Fifthly, Zuma sees “enormous potential along the west coast of the country and [we] need to improve infrastructure to unlock this potential. Our plans include the expansion of the iron-ore rail line between Sishen in Northern Cape and Saldanha Bay in the Western Cape, which will create large numbers of jobs in both provinces. The iron-ore capacity on the transport-side will increase capacity to 100 million tons per annum.” Mining.
Of the five key infrastructure projects South Africa chooses to invest in, two is entirely dedicated to mining, while another two will, in addition to agriculture and manufacturing, also benefit mining. Considering that the Industrial Policy Action Plan (IPAP2) released by Minister of Trade and Industry Rob Davies in 2010 focus on “metals fabrication, capital and transport equipment, green and energy saving industries and agro-processing” as strategic sectors, as well as sectors which were identified in the first Industrial Policy Action Plan, namely “automotives and components, medium and heavy vehicles, plastics, pharmaceuticals and chemicals, clothing, textiles, footwear and leather, bio-fuels, forestry, paper, pulp and furniture, cultural industries and tourism and business process services (or call centers), nuclear, advanced materials and aerospace” the infrastructure spending plans of government seems to weight too heavily on one specific sector.
There is no mention in the infrastructure plan, for example, of investments in information and telecommunication networks. The only investment of note in the service industry, is the Square Kilometre Array radio telescope which South Africa is bidding to host. No extra funds, though, is promised. Rather, “we urge you to support the country’s bid”.
Infrastructure investment offers a rare chance to shape a country’s industrial future. There is no doubt our existing comparative advantage is in mineral resources. But is that the future we collectively envisage? Will we, for example, be satisfied if we reduce our high unemployment rate by providing jobs in the static, low-paying mining sector, jobs that can easily shift to lower-paying jobs in other resource rich countries? Will our dwindling mineral resources be able to compete with the mineral wealth of the rest of Africa? In addition, mining companies often provide their own infrastructure; by substituting private infrastructure with public infrastructure, the government is in fact boosting mining profits, exactly the opposite intention of the nationalisation/mining tax debate that is currently in the public sphere.
This is the most opportune time in our history to shift our comparative advantage to a dynamic, entrepreneurial and, incidentally, the fastest growing sector globally: services. Our kids should dream of designing mobile applications rather than working in an iron-ore mine. They should dream of becoming accountants, designers, bankers, scientists, musicians, football stars to a global audience, rather than forced to work menial jobs. Infrastructure investment is the catalyst to such a future.

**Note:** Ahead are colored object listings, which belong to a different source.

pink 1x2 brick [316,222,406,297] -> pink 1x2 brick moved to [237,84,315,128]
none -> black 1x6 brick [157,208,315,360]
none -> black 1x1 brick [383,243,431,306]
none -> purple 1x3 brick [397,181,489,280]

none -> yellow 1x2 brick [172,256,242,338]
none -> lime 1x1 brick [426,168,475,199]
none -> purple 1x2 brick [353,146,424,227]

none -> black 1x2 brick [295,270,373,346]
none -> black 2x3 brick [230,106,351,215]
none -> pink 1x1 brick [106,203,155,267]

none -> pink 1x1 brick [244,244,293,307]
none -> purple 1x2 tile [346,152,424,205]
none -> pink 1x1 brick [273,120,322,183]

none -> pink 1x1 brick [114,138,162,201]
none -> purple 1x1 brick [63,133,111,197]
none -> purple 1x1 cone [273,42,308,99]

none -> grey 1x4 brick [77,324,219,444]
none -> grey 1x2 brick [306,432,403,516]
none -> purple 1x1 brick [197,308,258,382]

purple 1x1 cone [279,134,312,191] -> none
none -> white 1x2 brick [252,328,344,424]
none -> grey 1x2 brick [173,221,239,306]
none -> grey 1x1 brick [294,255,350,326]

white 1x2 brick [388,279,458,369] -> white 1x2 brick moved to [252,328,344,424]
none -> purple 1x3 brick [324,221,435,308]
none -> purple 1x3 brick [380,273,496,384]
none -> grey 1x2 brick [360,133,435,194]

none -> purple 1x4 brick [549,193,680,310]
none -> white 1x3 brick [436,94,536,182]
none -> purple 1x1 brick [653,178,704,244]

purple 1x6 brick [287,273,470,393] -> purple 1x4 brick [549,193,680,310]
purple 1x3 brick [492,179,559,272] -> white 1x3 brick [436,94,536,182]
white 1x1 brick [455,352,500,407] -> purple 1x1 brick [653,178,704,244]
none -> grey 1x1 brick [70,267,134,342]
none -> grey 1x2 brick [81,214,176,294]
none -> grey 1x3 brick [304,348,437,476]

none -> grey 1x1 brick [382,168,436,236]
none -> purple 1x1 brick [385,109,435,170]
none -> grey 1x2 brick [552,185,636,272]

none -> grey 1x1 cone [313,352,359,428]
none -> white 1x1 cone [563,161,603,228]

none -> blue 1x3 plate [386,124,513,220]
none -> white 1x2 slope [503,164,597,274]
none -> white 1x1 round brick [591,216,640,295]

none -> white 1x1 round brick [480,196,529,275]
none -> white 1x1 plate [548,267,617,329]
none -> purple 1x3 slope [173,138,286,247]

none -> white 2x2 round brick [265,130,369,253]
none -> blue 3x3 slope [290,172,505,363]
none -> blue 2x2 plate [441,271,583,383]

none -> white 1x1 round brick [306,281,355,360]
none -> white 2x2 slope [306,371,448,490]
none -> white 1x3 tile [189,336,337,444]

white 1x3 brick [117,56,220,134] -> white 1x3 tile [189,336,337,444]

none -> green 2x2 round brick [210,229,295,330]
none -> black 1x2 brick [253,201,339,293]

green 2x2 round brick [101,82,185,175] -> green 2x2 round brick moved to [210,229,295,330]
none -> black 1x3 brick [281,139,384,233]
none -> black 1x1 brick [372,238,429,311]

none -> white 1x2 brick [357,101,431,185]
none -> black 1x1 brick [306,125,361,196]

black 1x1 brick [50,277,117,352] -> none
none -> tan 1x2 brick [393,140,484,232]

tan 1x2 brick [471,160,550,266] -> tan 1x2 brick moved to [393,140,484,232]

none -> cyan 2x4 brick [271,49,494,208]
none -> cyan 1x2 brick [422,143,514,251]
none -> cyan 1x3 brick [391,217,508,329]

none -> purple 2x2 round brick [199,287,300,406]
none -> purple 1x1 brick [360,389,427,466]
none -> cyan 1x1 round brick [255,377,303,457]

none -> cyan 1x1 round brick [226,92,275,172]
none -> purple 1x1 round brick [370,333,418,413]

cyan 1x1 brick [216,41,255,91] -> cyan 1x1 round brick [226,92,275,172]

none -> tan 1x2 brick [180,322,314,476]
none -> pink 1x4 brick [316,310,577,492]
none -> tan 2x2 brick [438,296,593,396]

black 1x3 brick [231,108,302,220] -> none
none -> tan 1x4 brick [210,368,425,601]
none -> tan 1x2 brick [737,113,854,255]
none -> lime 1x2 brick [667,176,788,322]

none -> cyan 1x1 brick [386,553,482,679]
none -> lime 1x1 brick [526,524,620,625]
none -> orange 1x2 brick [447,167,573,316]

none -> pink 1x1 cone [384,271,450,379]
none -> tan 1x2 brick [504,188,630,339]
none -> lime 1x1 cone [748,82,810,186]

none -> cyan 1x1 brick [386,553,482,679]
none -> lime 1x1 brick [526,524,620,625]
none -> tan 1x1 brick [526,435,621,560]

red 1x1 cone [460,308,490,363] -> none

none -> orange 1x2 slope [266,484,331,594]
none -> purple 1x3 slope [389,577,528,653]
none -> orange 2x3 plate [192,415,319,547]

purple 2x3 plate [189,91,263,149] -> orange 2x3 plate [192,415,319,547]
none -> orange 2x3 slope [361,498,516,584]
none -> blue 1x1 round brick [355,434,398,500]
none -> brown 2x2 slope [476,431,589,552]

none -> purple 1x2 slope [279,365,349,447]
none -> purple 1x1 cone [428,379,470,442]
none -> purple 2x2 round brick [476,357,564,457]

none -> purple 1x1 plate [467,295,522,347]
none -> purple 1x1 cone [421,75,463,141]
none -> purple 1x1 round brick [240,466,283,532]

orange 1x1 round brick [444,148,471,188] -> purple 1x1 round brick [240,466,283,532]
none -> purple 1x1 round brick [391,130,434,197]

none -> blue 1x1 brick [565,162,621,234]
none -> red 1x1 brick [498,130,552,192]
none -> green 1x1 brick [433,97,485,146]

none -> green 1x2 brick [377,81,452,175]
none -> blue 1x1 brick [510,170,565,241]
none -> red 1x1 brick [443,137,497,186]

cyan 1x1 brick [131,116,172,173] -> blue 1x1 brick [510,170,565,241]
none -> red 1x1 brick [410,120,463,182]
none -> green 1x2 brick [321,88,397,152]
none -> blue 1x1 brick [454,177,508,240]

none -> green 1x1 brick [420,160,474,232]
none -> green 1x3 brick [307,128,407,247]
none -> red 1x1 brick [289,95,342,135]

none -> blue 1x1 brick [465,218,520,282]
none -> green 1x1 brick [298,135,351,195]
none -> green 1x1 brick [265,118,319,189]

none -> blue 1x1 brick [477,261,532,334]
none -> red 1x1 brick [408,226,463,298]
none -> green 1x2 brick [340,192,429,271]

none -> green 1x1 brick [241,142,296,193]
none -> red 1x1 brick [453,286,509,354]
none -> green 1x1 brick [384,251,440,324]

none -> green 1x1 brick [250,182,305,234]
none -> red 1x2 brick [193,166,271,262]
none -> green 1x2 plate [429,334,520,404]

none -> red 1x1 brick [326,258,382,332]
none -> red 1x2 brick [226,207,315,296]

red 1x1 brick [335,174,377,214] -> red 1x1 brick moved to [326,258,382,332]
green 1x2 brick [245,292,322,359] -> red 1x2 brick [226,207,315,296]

Rather than focus on the mining industry, this country should ensure that every urban kid has access to a fast and cheap internet connection, has a computer in her school, has access to quality health, education and, as she grows older, financial services. Reliable rail services, quality roads and reliable electricity are important, as are lower port fees, but so are clean water and sanitation services. Cities are the incubators of economic growth, which means we should direct infrastructure spending to these areas.
Our country has a scarred history. If we want to live in a nation where the past has less of a footprint, and where the chance to prosper is not restricted to a fortunate few, we need to put much greater emphasis on the services sector, and less on mining. While infrastructure investment may alleviate the acute unemployment problem that defines the state of our nation, the type of infrastructure we choose reflects, perhaps unwittingly, the state of our future.